At 65cm down it gets very wet indeed – imagine digging into a Cornish beach and you’re about there. There’s still some earth but the sand content is high, and it’s so wet that it holds the shape of the spade. There’s gravel here too. This goes on until about 90cm down, where there’s a very hard compacted layer of earth – this is the reason for the wet of course, because the water is getting stuck at this level. Break through that, about 95cm-1m deep, and suddenly it’s very very dry, almost pure sand and gravel, and orange in colour.
Chatting to allotment-neighbour Martin, it turns out that on Ordnance Survey maps from about 100 years ago, the area next to the high school at the edge of the allotment site is marked as a gravel pit. We’re cultivating land that is essentially a river bed – right next to the Chad brook – so very free draining and sandy.
What can I learn from this? The topsoil is lovely stuff, augmented with years of manure and compost through years of cultivation. Underneath will be (I suspect) much lower in nutrients, because of the high percentage of sand, which is inert and doesn’t hold nutrients or minerals well. It’s free-draining down to about 95cm. In a dry year, plants that need moisture will suffer, particularly because my time for watering is limited in the summer months. On the other hand, those Mediterranean plants adapted for free draining soil should do well – no wonder the lavender and rosemary love it here so much.
So with that fun job done, and the main plots covered, I look around to see what else needs attention. Next up for attention is the dahlia bed, which has become carpeted with the encroaching grass and buttercup, but also (happily) has become home to some self-sown rudbeckia. Clearing that bed will be another job to do before the ice falls.

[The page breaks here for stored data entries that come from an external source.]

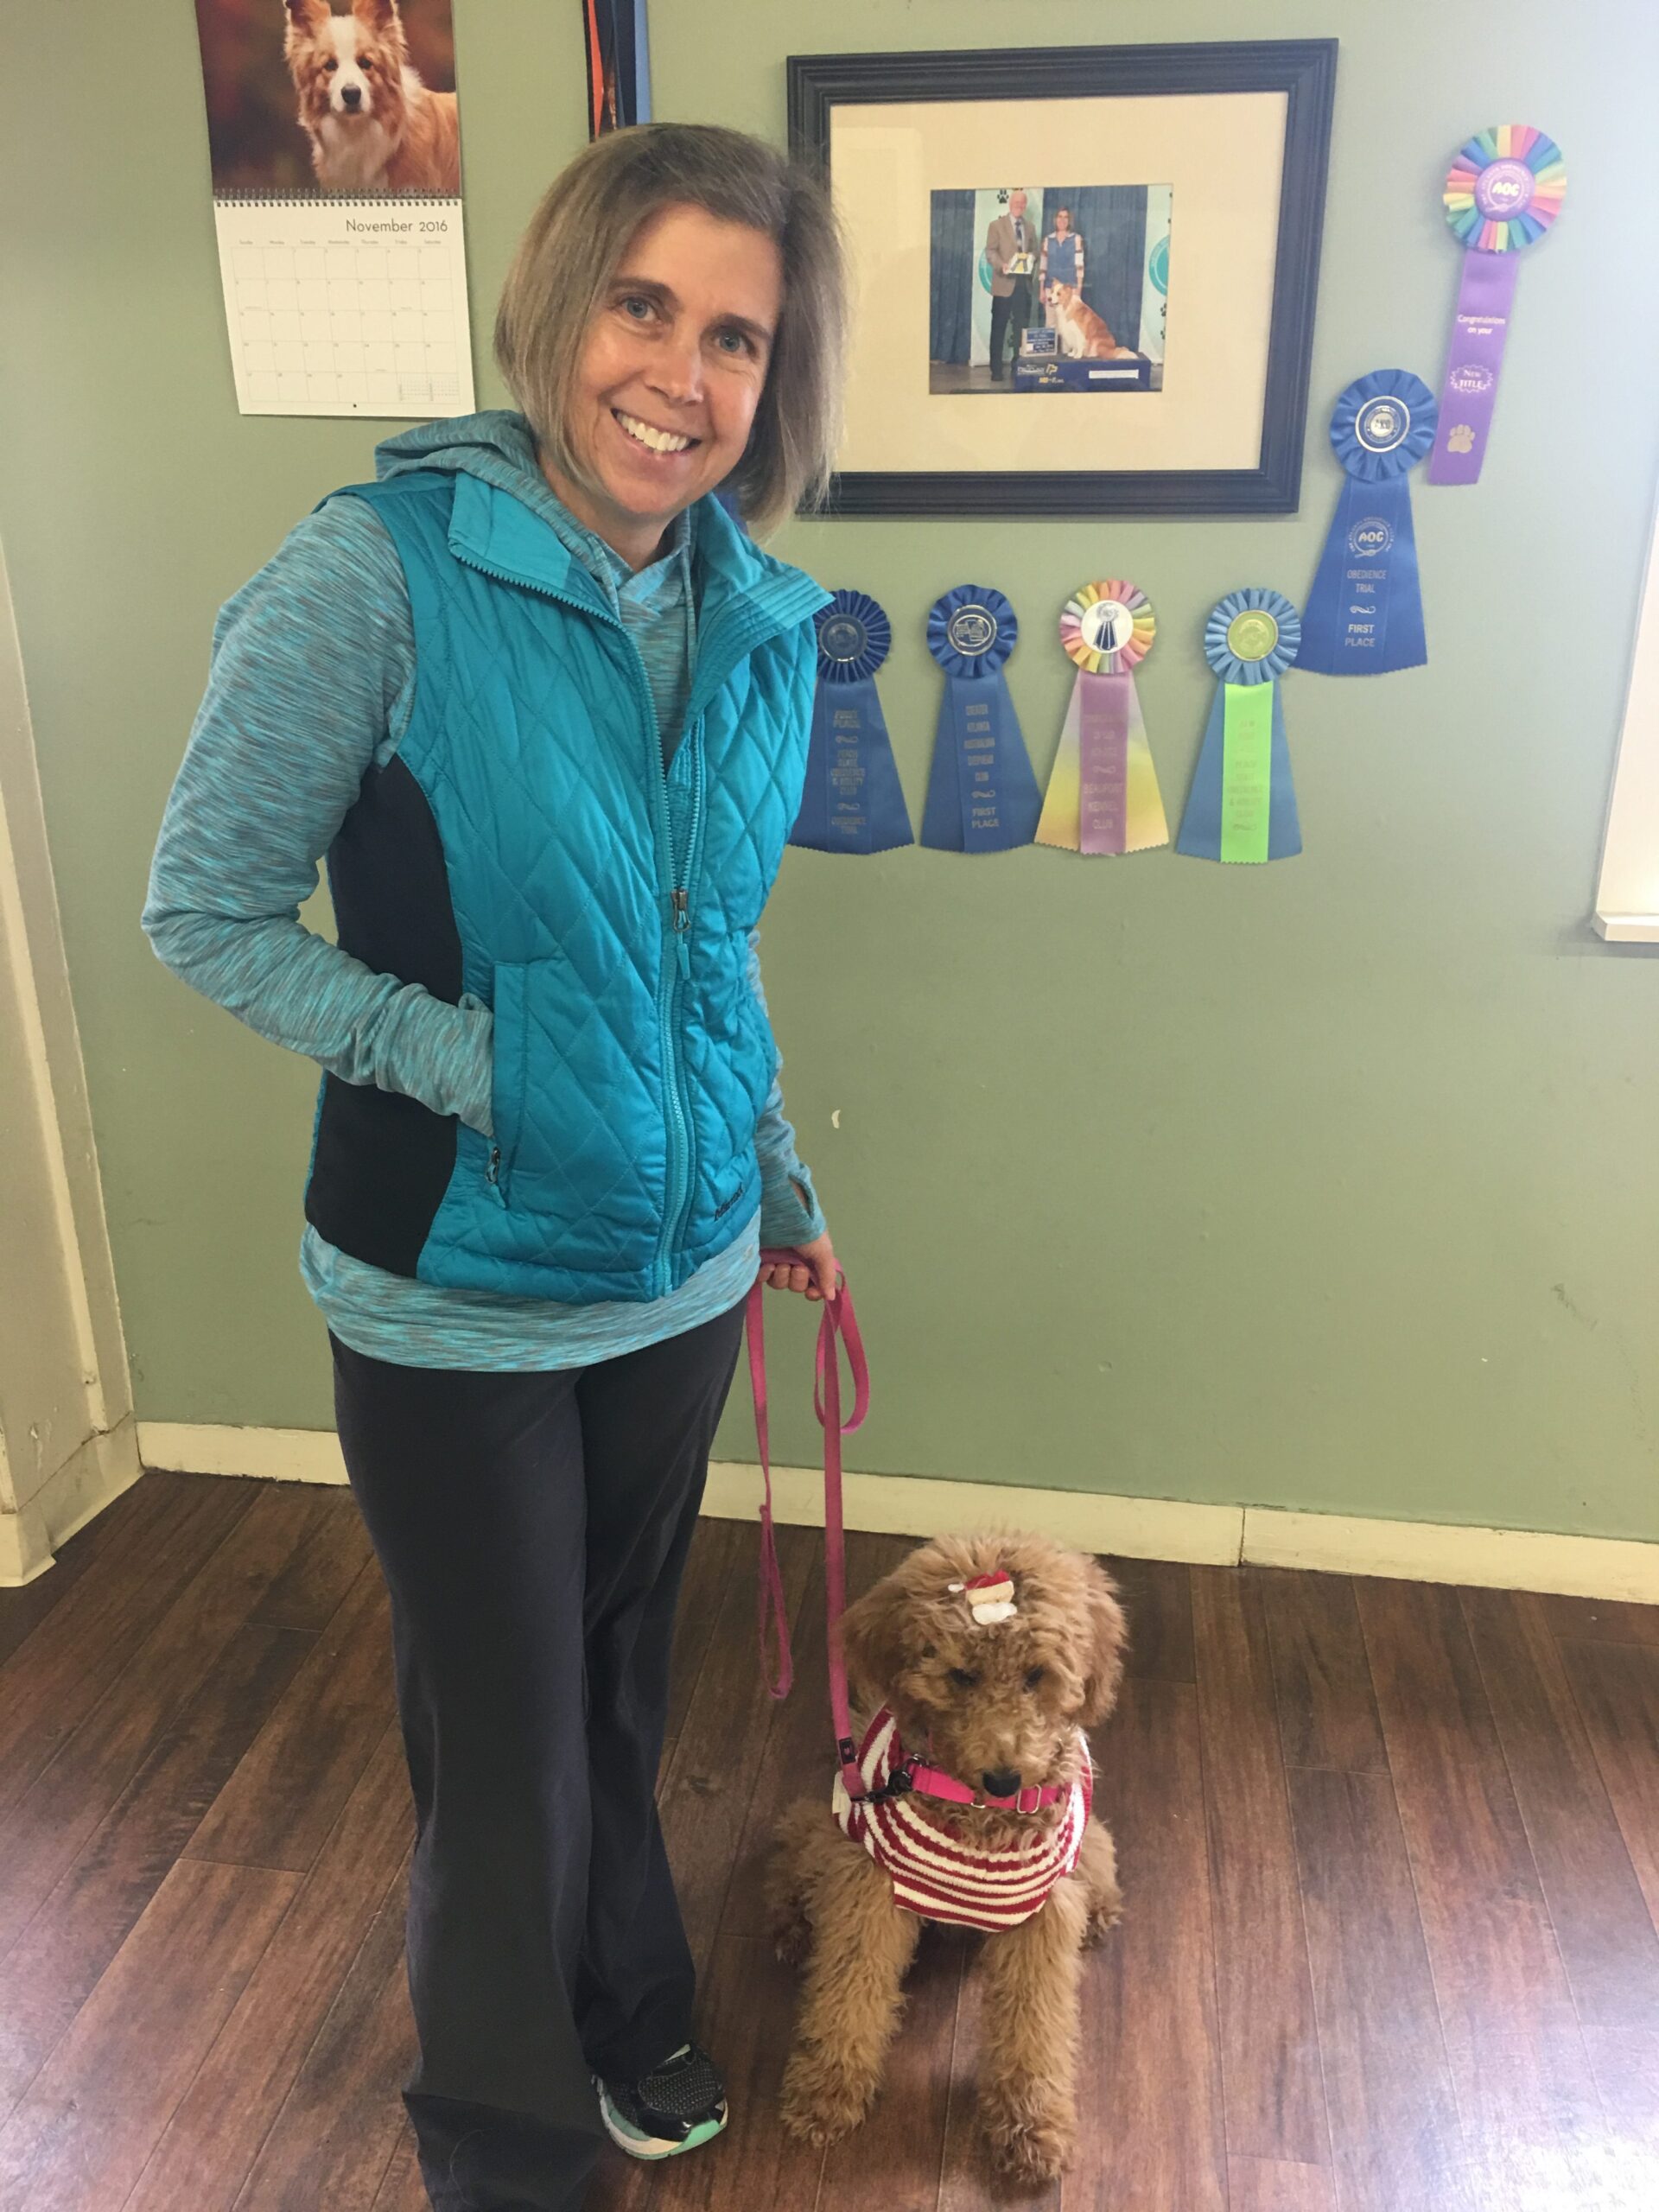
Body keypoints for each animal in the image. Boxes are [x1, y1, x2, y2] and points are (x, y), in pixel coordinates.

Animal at [765, 1530, 1132, 2185]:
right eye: (961, 1675)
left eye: (1036, 1675)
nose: (1004, 1777)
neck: (977, 1816)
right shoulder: (871, 1887)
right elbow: (847, 1993)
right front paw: (826, 2091)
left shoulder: (1040, 1916)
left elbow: (1035, 2025)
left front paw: (1031, 2126)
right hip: (840, 1822)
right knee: (796, 1834)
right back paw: (789, 1919)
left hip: (1084, 1853)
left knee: (1101, 1856)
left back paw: (1101, 1914)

Finally, a mention that underneath the paving slabs that I keep for weighing down the plastic sheets, I find clutches of tiny white eggs (slugs?), woodlice the size of a grain of sand, and a small ball of dried golden grass, with a little tunnel hollowed out. Surely the home of a mouse? I put the slab back and left them all in peace, obviously. A reminder that I share this plot with about a billion other creatures. AND that reminds me that when I cleared a plot yesterday at gardening school, I uncovered the home of five newts, each grey-brown body huddled into the next for warmth. For a second, the world stopped as I felt wonder and glory, in creatures the size of my little finger.
Also this month:
Harvesting: Last squash and gourds, rosemary, last raspberries (they are actually still going but I can take no more), last dahlias, still waiting on the chrysanthemums though.

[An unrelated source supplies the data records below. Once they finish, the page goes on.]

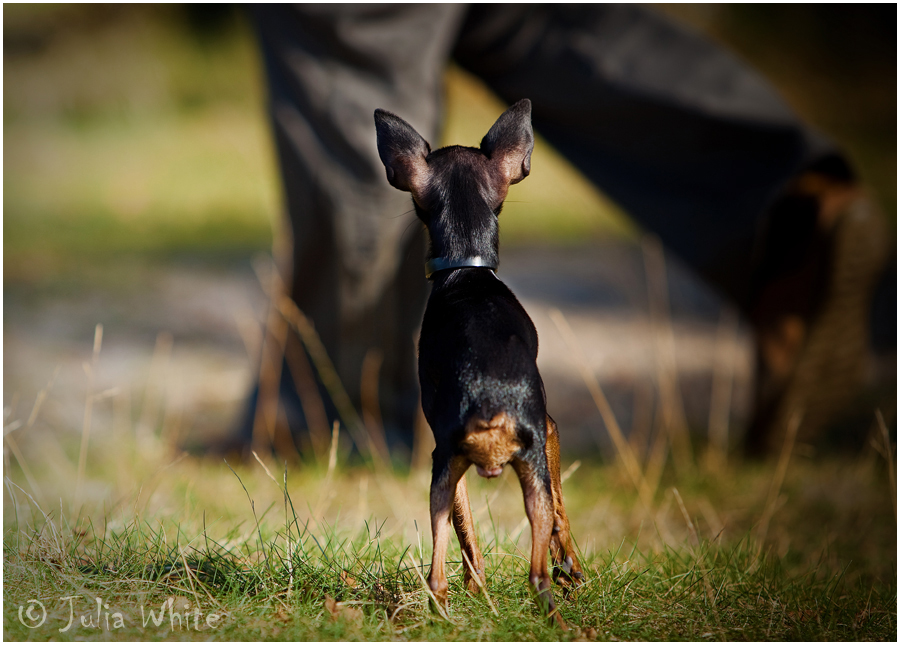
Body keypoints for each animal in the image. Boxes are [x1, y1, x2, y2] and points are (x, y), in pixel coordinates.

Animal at [372, 98, 584, 620]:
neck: (465, 268)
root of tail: (489, 404)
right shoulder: (549, 430)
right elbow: (561, 514)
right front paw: (572, 564)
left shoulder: (452, 454)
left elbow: (468, 528)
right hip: (508, 468)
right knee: (529, 569)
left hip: (444, 471)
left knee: (445, 564)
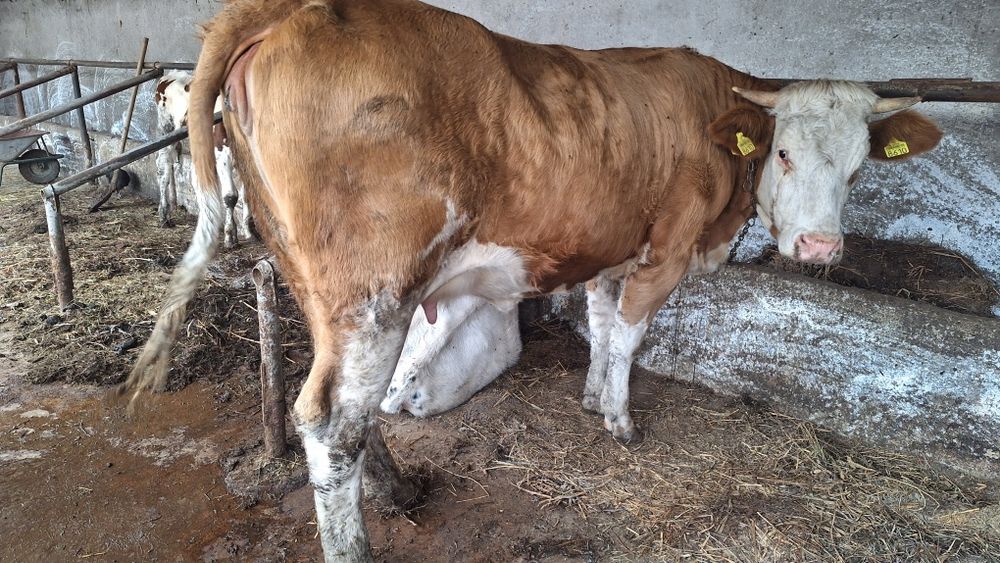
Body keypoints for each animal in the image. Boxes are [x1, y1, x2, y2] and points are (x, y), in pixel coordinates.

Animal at [154, 71, 254, 248]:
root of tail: (170, 75)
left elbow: (247, 195)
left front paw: (248, 230)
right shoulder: (222, 154)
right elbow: (230, 196)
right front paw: (230, 235)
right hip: (166, 131)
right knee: (163, 171)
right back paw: (164, 214)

Jobs: Clearing, covering, weeding – generally preparing for next year
Cooking and eating: All hail cauliflower cheese. Butternut squash and sweet potato soup. Cranberry and marmalade cake. Blackberry and apple crumble. Successfully knocked £100 off my monthly food bill by eating up the freezer and batch-cooking with veg and beans.
Also: Pumpkin carving. Cheltenham Literature Festival. Reading The Wild Silence by Raynor Winn, This is not a diet book by Bee Wilson, Girl Woman Other by Bernadine Evaristo, The Hollow by Agatha Christie, and loved Sort your life out with Stacey Solomon.